** Material for this task follows **

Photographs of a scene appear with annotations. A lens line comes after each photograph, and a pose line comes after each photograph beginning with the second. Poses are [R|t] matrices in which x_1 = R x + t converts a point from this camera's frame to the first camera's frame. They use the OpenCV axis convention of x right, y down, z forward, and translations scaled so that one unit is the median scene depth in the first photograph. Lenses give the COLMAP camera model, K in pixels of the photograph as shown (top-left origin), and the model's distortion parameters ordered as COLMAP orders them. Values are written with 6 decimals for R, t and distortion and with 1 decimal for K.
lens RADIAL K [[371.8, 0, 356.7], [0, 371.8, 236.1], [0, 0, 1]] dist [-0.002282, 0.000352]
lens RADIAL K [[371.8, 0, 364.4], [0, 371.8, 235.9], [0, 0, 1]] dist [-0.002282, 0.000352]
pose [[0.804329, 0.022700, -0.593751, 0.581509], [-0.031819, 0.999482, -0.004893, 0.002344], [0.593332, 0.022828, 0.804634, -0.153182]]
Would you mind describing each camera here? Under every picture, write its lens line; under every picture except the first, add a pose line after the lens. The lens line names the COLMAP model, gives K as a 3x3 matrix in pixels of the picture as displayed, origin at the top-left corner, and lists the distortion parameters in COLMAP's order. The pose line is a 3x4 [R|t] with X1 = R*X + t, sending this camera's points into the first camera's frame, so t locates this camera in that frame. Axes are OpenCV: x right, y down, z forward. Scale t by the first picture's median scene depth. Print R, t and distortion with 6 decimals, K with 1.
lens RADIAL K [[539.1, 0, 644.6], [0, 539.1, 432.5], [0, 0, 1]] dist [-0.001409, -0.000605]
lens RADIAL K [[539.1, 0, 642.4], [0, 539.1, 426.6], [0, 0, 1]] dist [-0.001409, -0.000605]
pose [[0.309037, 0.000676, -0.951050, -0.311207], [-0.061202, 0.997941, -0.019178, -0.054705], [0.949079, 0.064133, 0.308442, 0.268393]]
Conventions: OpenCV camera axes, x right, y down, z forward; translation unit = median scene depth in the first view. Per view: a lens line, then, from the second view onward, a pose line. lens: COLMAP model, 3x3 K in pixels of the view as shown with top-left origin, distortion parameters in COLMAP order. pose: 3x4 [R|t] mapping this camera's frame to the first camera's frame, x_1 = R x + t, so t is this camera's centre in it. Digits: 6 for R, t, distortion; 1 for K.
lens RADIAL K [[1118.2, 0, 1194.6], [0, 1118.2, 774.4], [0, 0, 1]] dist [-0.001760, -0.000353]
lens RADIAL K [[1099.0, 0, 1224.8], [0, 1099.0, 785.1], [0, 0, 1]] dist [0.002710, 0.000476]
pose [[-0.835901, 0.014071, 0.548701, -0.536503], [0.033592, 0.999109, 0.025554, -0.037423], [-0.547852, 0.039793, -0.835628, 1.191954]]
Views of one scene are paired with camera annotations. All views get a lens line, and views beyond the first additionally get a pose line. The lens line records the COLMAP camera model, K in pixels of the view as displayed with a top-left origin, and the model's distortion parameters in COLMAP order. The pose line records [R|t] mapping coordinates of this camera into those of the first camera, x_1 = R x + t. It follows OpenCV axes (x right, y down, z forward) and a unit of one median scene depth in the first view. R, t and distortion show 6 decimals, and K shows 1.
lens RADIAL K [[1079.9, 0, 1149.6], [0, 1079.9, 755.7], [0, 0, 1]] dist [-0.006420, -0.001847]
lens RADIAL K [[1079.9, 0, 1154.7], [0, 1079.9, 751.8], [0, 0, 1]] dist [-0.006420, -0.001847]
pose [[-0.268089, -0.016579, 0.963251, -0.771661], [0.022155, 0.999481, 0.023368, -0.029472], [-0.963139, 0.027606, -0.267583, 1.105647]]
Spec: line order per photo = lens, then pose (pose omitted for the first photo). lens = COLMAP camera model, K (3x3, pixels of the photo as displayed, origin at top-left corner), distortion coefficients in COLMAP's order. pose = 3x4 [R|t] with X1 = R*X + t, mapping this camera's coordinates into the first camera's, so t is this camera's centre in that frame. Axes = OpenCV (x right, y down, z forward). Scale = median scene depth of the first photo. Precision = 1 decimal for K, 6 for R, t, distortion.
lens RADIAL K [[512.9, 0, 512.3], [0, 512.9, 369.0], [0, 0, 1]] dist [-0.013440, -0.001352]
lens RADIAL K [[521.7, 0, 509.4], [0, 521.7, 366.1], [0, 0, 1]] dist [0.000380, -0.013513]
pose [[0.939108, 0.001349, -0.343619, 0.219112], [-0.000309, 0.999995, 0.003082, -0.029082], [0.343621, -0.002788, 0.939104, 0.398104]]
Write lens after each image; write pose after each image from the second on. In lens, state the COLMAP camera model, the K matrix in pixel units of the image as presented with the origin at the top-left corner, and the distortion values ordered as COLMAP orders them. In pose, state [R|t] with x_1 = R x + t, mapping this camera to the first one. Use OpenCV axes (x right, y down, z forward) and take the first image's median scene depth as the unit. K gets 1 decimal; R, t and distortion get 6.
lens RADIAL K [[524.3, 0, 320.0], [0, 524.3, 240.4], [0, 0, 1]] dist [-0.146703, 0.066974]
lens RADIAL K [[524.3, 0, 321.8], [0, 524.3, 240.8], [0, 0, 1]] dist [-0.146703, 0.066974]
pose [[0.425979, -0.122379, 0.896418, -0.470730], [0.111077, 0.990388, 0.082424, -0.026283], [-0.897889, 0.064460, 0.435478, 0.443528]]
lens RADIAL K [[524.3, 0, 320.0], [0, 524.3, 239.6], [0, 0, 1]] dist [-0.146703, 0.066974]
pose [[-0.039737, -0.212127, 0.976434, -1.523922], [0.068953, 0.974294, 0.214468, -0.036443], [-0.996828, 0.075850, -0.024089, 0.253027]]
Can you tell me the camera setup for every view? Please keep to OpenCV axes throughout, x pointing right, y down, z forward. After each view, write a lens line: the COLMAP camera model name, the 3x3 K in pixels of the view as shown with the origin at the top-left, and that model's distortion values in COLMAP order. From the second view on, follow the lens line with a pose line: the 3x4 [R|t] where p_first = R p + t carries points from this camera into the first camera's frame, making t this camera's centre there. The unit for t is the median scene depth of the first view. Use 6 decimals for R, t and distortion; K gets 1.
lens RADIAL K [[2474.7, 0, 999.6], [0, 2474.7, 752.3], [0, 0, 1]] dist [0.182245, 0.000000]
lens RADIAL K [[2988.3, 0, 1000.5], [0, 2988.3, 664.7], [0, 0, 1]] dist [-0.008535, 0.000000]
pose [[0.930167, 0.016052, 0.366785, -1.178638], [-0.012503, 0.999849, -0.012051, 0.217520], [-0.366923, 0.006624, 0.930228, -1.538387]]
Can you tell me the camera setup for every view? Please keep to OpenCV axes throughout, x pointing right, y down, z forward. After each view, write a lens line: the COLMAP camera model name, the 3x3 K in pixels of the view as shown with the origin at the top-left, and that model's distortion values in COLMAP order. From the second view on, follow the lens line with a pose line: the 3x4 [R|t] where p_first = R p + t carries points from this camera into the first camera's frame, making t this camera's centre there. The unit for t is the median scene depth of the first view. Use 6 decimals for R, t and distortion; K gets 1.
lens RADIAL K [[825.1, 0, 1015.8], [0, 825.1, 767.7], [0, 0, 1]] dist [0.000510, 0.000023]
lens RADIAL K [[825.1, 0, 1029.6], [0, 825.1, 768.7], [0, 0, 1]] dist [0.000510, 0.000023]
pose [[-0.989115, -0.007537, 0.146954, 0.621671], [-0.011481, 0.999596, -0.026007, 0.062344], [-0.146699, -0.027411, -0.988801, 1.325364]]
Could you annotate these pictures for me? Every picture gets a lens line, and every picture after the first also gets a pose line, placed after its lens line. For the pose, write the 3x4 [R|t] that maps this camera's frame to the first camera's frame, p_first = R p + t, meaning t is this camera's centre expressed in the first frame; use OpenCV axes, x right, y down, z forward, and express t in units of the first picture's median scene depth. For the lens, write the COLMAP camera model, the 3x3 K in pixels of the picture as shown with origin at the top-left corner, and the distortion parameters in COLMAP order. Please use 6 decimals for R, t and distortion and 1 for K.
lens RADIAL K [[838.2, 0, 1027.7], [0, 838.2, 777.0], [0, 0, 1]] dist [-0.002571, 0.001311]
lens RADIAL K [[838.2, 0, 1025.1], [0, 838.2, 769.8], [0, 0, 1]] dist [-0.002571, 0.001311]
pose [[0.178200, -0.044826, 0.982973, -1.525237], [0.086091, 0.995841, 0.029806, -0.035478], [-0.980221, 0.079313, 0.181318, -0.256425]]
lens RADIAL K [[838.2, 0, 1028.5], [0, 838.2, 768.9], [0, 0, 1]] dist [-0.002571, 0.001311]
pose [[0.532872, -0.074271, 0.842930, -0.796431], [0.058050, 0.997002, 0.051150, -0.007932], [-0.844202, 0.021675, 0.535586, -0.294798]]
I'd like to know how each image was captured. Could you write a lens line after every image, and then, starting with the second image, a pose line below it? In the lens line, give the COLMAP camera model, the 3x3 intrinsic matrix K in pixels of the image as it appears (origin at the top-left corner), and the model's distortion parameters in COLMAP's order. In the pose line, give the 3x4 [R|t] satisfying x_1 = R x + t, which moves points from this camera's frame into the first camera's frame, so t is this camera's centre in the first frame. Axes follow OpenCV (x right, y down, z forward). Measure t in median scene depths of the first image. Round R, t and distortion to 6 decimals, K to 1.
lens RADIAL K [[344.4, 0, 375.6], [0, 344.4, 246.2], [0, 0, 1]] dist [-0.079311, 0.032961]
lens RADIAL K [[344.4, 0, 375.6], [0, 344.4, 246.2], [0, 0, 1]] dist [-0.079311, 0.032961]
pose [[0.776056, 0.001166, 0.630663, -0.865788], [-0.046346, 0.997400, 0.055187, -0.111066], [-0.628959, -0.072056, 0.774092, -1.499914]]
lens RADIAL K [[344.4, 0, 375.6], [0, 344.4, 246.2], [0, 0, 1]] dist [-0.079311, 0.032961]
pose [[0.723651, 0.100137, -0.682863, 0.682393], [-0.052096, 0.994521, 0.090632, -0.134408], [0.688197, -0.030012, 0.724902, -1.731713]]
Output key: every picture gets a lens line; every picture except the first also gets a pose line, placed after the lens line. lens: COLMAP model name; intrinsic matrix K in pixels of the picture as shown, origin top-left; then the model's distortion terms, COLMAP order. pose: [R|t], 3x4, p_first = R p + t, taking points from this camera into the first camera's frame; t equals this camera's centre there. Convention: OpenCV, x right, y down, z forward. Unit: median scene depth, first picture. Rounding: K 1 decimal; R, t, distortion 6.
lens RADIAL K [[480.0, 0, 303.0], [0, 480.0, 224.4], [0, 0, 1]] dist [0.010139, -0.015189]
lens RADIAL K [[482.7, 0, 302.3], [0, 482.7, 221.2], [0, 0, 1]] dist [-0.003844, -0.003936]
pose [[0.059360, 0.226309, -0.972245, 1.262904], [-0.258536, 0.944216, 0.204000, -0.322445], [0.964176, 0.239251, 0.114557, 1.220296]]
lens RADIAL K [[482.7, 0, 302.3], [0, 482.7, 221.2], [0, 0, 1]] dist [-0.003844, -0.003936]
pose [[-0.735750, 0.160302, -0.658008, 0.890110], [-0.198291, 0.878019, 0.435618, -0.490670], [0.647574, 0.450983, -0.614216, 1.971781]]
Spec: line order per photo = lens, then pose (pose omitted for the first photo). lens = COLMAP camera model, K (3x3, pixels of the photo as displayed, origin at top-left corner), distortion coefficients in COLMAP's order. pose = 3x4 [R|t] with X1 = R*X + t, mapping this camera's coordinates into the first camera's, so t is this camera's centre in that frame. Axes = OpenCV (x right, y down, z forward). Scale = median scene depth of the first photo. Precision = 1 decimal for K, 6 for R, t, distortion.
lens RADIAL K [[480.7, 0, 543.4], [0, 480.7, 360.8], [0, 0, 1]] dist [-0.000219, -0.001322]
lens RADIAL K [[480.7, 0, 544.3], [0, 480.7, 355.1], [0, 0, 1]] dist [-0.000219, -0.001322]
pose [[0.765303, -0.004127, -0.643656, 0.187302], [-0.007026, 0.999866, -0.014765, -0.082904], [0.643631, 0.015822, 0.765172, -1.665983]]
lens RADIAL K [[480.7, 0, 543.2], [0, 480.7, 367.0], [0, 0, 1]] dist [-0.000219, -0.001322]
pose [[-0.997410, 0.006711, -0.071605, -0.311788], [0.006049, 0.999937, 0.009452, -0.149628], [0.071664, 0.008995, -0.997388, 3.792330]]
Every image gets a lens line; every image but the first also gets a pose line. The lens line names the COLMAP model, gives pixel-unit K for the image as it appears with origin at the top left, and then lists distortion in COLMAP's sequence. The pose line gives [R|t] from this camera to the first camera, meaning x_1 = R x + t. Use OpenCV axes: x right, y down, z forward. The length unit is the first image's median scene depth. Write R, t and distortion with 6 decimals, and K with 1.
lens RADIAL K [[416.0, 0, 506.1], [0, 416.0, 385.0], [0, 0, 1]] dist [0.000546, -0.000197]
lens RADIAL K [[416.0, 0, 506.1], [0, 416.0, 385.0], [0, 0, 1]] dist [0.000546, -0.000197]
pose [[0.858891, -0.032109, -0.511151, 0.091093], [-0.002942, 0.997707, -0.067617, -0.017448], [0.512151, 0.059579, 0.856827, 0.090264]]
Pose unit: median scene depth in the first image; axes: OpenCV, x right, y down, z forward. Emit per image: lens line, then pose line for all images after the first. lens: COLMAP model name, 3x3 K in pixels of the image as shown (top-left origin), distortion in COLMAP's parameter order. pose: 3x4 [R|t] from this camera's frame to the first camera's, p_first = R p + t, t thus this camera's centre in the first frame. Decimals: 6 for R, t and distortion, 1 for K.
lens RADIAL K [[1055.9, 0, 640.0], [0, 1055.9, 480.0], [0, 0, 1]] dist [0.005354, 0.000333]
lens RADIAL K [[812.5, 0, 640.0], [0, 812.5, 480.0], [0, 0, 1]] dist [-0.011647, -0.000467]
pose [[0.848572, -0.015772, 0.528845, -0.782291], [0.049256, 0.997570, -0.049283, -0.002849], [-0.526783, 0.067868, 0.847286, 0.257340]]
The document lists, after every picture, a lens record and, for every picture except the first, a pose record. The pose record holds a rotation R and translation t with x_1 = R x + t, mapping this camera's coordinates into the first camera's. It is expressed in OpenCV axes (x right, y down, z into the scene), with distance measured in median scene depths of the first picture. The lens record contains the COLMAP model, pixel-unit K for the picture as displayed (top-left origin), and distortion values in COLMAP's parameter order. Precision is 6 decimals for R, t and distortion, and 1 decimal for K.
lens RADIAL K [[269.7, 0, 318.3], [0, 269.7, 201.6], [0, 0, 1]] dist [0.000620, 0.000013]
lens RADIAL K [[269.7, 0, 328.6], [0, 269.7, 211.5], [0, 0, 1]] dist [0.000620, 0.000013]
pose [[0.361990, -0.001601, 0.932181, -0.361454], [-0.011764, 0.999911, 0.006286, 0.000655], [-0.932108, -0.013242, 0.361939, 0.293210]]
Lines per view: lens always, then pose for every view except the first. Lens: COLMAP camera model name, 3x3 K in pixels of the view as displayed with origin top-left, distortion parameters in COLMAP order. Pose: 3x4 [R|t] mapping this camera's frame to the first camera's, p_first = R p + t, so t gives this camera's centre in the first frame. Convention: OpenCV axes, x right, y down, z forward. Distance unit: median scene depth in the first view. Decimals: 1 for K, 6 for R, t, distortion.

** End of Material for this task **

* **Your assignment**: Would you copy out exactly the lines from the one holding "The document lists, after" through the end of the entries above, both ends included?

* **Response to the exercise**:
The document lists, after every picture, a lens record and, for every picture except the first, a pose record. The pose record holds a rotation R and translation t with x_1 = R x + t, mapping this camera's coordinates into the first camera's. It is expressed in OpenCV axes (x right, y down, z into the scene), with distance measured in median scene depths of the first picture. The lens record contains the COLMAP model, pixel-unit K for the picture as displayed (top-left origin), and distortion values in COLMAP's parameter order. Precision is 6 decimals for R, t and distortion, and 1 decimal for K.
lens RADIAL K [[269.7, 0, 318.3], [0, 269.7, 201.6], [0, 0, 1]] dist [0.000620, 0.000013]
lens RADIAL K [[269.7, 0, 328.6], [0, 269.7, 211.5], [0, 0, 1]] dist [0.000620, 0.000013]
pose [[0.361990, -0.001601, 0.932181, -0.361454], [-0.011764, 0.999911, 0.006286, 0.000655], [-0.932108, -0.013242, 0.361939, 0.293210]]
Lines per view: lens always, then pose for every view except the first. Lens: COLMAP camera model name, 3x3 K in pixels of the view as displayed with origin top-left, distortion parameters in COLMAP order. Pose: 3x4 [R|t] mapping this camera's frame to the first camera's, p_first = R p + t, so t gives this camera's centre in the first frame. Convention: OpenCV axes, x right, y down, z forward. Distance unit: median scene depth in the first view. Decimals: 1 for K, 6 for R, t, distortion.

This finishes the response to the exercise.